** Opening Data in this exercise block **
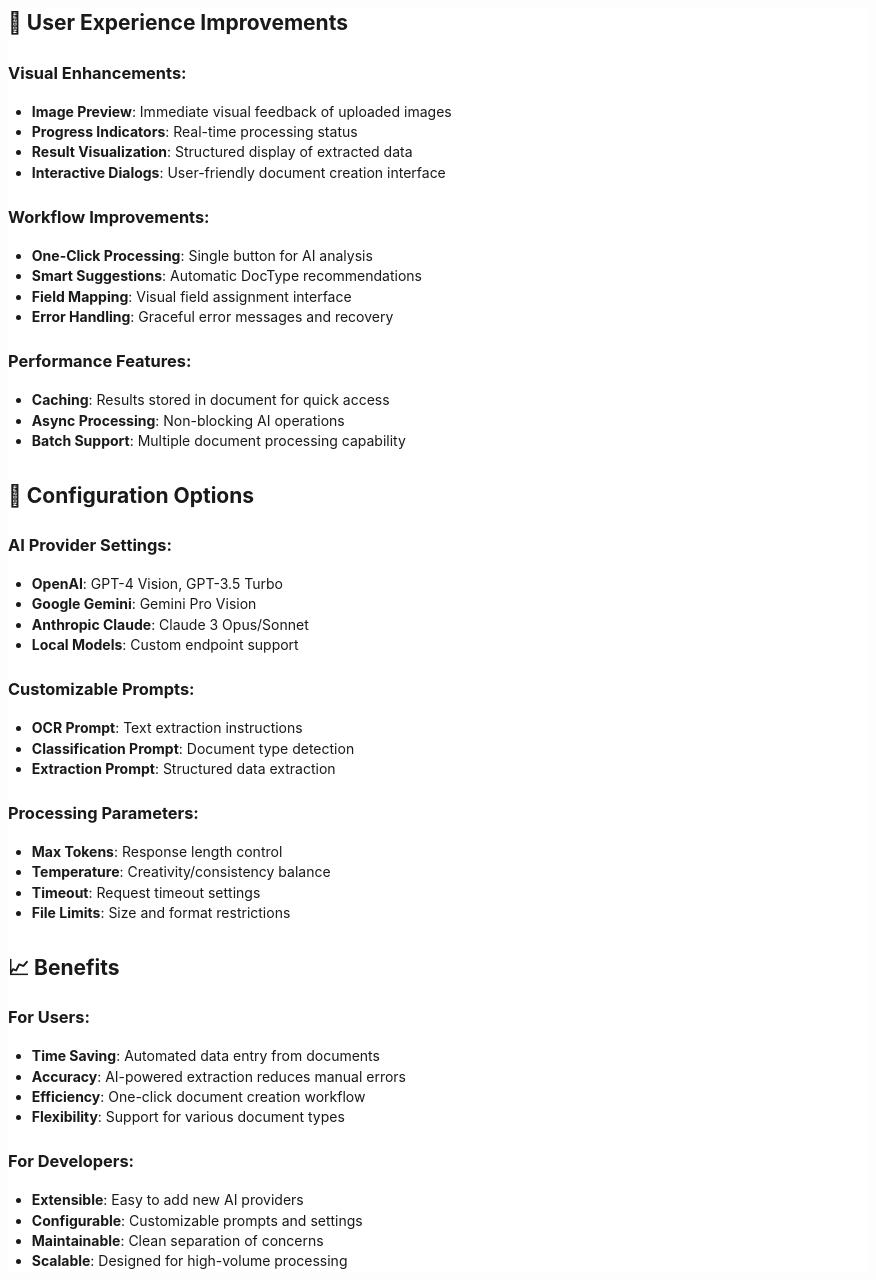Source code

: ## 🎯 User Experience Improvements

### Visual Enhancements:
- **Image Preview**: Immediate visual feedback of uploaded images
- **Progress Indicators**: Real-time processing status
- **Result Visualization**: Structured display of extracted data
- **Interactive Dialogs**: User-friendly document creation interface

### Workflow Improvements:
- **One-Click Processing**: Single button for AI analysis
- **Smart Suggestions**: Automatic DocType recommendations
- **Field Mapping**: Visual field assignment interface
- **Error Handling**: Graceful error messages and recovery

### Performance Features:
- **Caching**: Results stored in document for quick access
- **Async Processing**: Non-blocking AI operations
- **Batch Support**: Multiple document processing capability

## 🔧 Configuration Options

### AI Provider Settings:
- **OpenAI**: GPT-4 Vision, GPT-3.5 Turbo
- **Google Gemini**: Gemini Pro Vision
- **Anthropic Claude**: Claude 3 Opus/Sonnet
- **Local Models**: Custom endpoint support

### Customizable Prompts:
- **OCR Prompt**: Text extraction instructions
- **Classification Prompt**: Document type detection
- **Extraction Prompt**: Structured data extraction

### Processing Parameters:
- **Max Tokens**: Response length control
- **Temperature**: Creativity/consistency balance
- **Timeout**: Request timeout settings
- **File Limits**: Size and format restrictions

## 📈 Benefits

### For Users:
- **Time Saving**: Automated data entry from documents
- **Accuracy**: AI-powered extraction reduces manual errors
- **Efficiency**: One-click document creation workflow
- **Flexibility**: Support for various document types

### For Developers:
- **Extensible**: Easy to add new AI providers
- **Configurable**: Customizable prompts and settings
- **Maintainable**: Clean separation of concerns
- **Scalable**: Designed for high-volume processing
** Closing Data in this exercise block **
### Work to complete
Convert every line of the records above into a Markdown table with two columns, No. and Source Line. Number the rows sequentially, skip blank lines, and omit the pictures.

### Solved exercise
| No. | Source Line |
|---|---|
| 1 | Source code |
| 2 | : ## 🎯 User Experience Improvements |
| 3 | ### Visual Enhancements: |
| 4 | - **Image Preview**: Immediate visual feedback of uploaded images |
| 5 | - **Progress Indicators**: Real-time processing status |
| 6 | - **Result Visualization**: Structured display of extracted data |
| 7 | - **Interactive Dialogs**: User-friendly document creation interface |
| 8 | ### Workflow Improvements: |
| 9 | - **One-Click Processing**: Single button for AI analysis |
| 10 | - **Smart Suggestions**: Automatic DocType recommendations |
| 11 | - **Field Mapping**: Visual field assignment interface |
| 12 | - **Error Handling**: Graceful error messages and recovery |
| 13 | ### Performance Features: |
| 14 | - **Caching**: Results stored in document for quick access |
| 15 | - **Async Processing**: Non-blocking AI operations |
| 16 | - **Batch Support**: Multiple document processing capability |
| 17 | ## 🔧 Configuration Options |
| 18 | ### AI Provider Settings: |
| 19 | - **OpenAI**: GPT-4 Vision, GPT-3.5 Turbo |
| 20 | - **Google Gemini**: Gemini Pro Vision |
| 21 | - **Anthropic Claude**: Claude 3 Opus/Sonnet |
| 22 | - **Local Models**: Custom endpoint support |
| 23 | ### Customizable Prompts: |
| 24 | - **OCR Prompt**: Text extraction instructions |
| 25 | - **Classification Prompt**: Document type detection |
| 26 | - **Extraction Prompt**: Structured data extraction |
| 27 | ### Processing Parameters: |
| 28 | - **Max Tokens**: Response length control |
| 29 | - **Temperature**: Creativity/consistency balance |
| 30 | - **Timeout**: Request timeout settings |
| 31 | - **File Limits**: Size and format restrictions |
| 32 | ## 📈 Benefits |
| 33 | ### For Users: |
| 34 | - **Time Saving**: Automated data entry from documents |
| 35 | - **Accuracy**: AI-powered extraction reduces manual errors |
| 36 | - **Efficiency**: One-click document creation workflow |
| 37 | - **Flexibility**: Support for various document types |
| 38 | ### For Developers: |
| 39 | - **Extensible**: Easy to add new AI providers |
| 40 | - **Configurable**: Customizable prompts and settings |
| 41 | - **Maintainable**: Clean separation of concerns |
| 42 | - **Scalable**: Designed for high-volume processing |